Singapore banks discuss cooperation to fight money laundering

DBS Group Holdings, OCBC and UOB are exploring the possibility of a countrywide model for anti-money laundering and enhanced client knowledge.
DBS Group Holdings, OCBC and UOB are exploring the possibility of a countrywide model for anti-money laundering and enhanced client knowledge.PHOTO: REUTERS

SINGAPORE (BLOOMBERG) - Singapore's biggest banks are in talks about setting up a system for sharing information on prospective clients, in an effort to combat money laundering in the city-state.

DBS Group Holdings, OCBC and UOB are exploring the possibility of a countrywide model for anti-money laundering and enhanced client knowledge, according to Loretta Yuen, the head of legal and regulatory compliance at OCBC. The bank believes the new model "will bring significant control and operational efficiency benefits to the industry and Singapore," Ms Yuen said by e-mail, adding that it's premature to discuss details of the initiative.

The model under review would see the three banks pool data at a newly-created registry, according to people familiar with the matter, who asked not to be named because the talks are private. The banks would use the information when deciding whether to approve applications for new accounts, the people added.

The pilot project may start with corporate accounts, according to one of the people. The talks come as Singapore has frozen bank accounts as part of probes related to 1MDB Development Bhd, the embattled Malaysian state fund, and charged a former BSI SA private banker in the city with money laundering.

The Singapore unit of the Swiss private bank was the custodian of fund units, which were valued at US$2.32 billion (S$3.14 billion) as of March 31, 2015, for a 1MDB subsidiary.  There is no timeline on when the registry would be set up, said the people. The plan may be expanded to international banks in Singapore if a pilot proves successful, they said.

One of the main hurdles in planning the project is the sharing of potentially sensitive customer information because of Singapore's strict banking secrecy laws, according to the people.

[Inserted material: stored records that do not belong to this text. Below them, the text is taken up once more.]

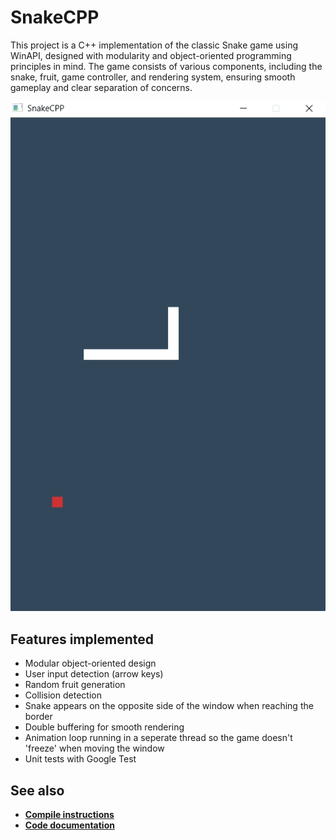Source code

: # SnakeCPP

This project is a C++ implementation of the classic Snake game using WinAPI, designed with modularity and object-oriented programming principles in mind. The game consists of various components, including the snake, fruit, game controller, and rendering system, ensuring smooth gameplay and clear separation of concerns.

![anim](docs/2a8a3157d1690.gif)

## Features implemented
* Modular object-oriented design
* User input detection (arrow keys)
* Random fruit generation
* Collision detection
* Snake appears on the opposite side of the window when reaching the border
* Double buffering for smooth rendering
* Animation loop running in a seperate thread so the game doesn't 'freeze' when moving the window
* Unit tests with Google Test

## See also
* **[Compile instructions](docs/index_compile.md)**
* **[Code documentation](docs/index_code.md)**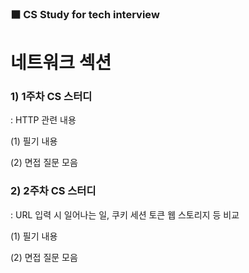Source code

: ### **⬛ CS Study for tech interview**


# 네트워크 섹션

### **1) 1주차 CS 스터디**

: HTTP 관련 내용 

(1) 필기 내용

(2) 면접 질문 모음 

### **2) 2주차 CS 스터디**

: URL 입력 시 일어나는 일, 쿠키 세션 토큰 웹 스토리지 등 비교 

(1) 필기 내용

(2) 면접 질문 모음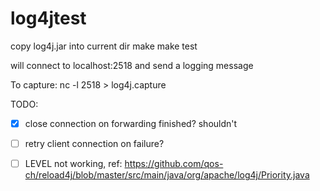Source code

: log4jtest
=========

copy log4j.jar into current dir
make
make test

will connect to localhost:2518 and send a logging message

To capture: nc -l 2518 > log4j.capture

TODO:
* [x] close connection on forwarding finished? shouldn't
* [ ] retry client connection on failure?
* [ ] LEVEL not working, ref: https://github.com/qos-ch/reload4j/blob/master/src/main/java/org/apache/log4j/Priority.java

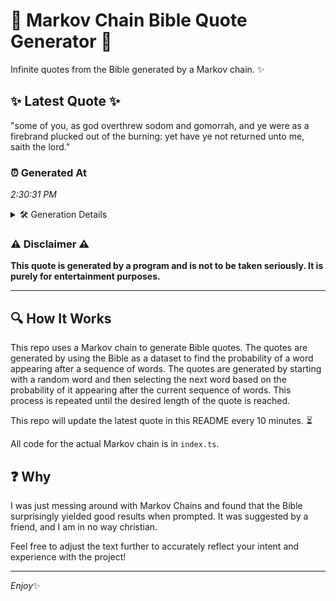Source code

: # 📖 Markov Chain Bible Quote Generator 📖

Infinite quotes from the Bible generated by a Markov chain. ✨

## ✨ Latest Quote ✨
"some of you, as god overthrew sodom and gomorrah, and ye were as a firebrand plucked out of the burning: yet have ye not returned unto me, saith the lord."

### ⏰ Generated At
*2:30:31 PM*

<details>
    <summary>🛠️ Generation Details</summary>
    <p>
        <strong>🌱 Seed:</strong> some<br>
        <strong>🔄 Iterations:</strong> 29<br>
        <strong>📜 Context History:</strong><br>[ some ]: of<br>[ some, of ]: you,<br>[ some, of, you, ]: as<br>[ some, of, you,, as ]: god<br>[ some, of, you,, as, god ]: overthrew<br>[ some, of, you,, as, god, overthrew ]: sodom<br>[ of, you,, as, god, overthrew, sodom ]: and<br>[ you,, as, god, overthrew, sodom, and ]: gomorrah,<br>[ as, god, overthrew, sodom, and, gomorrah, ]: and<br>[ god, overthrew, sodom, and, gomorrah,, and ]: ye<br>[ overthrew, sodom, and, gomorrah,, and, ye ]: were<br>[ sodom, and, gomorrah,, and, ye, were ]: as<br>[ and, gomorrah,, and, ye, were, as ]: a<br>[ gomorrah,, and, ye, were, as, a ]: firebrand<br>[ and, ye, were, as, a, firebrand ]: plucked<br>[ ye, were, as, a, firebrand, plucked ]: out<br>[ were, as, a, firebrand, plucked, out ]: of<br>[ as, a, firebrand, plucked, out, of ]: the<br>[ a, firebrand, plucked, out, of, the ]: burning:<br>[ firebrand, plucked, out, of, the, burning: ]: yet<br>[ plucked, out, of, the, burning:, yet ]: have<br>[ out, of, the, burning:, yet, have ]: ye<br>[ of, the, burning:, yet, have, ye ]: not<br>[ the, burning:, yet, have, ye, not ]: returned<br>[ burning:, yet, have, ye, not, returned ]: unto<br>[ yet, have, ye, not, returned, unto ]: me,<br>[ have, ye, not, returned, unto, me, ]: saith<br>[ ye, not, returned, unto, me,, saith ]: the<br>[ not, returned, unto, me,, saith, the ]: lord.<br>
    </p>
</details>

### ⚠️ Disclaimer ⚠️
**This quote is generated by a program and is not to be taken seriously. It is purely for entertainment purposes.**

---

## 🔍 How It Works

This repo uses a Markov chain to generate Bible quotes. The quotes are generated by using the Bible as a dataset to find the probability of a word appearing after a sequence of words. The quotes are generated by starting with a random word and then selecting the next word based on the probability of it appearing after the current sequence of words. This process is repeated until the desired length of the quote is reached.

This repo will update the latest quote in this README every 10 minutes. ⏳

All code for the actual Markov chain is in `index.ts`.

## ❓ Why

I was just messing around with Markov Chains and found that the Bible surprisingly yielded good results when prompted. 
It was suggested by a friend, and I am in no way christian.

Feel free to adjust the text further to accurately reflect your intent and experience with the project!

---

*Enjoy*✨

A requirement to get applicant consent is among the possible solutions, they added.

Banks in Singapore and elsewhere already share client data for the purpose of assessing their creditworthiness. Singapore's credit bureau, for example, compiles records of consumer loans based on information contributed by the banks.

A spokesman for DBS confirmed that it was involved in an exploratory study on the initiative, but declined to comment further. UOB didn't immediately respond to a request for comment.

1MDB has been the subject of overlapping investigations in Malaysia and Singapore, as well as in countries such as Switzerland and the United States, amid allegations of financial irregularities. 1MDB has consistently denied wrongdoing.

The Monetary Authority of Singapore said in March it has been conducting a "thorough review of various transactions as well as fund flows" related to the case through its banking system.

The MAS last year boosted its anti-money laundering rules, requiring financial institutions to have more comprehensive checks on customers. Singapore in July 2014 raised the maximum jail term for money laundering to 10 years from seven years.

Spending by Asian financial-services companies on technology for anti-money laundering and customer screening may rise to US$300 million this year from 2015's estimated US$260 million, according to Boston-based research firm Celent.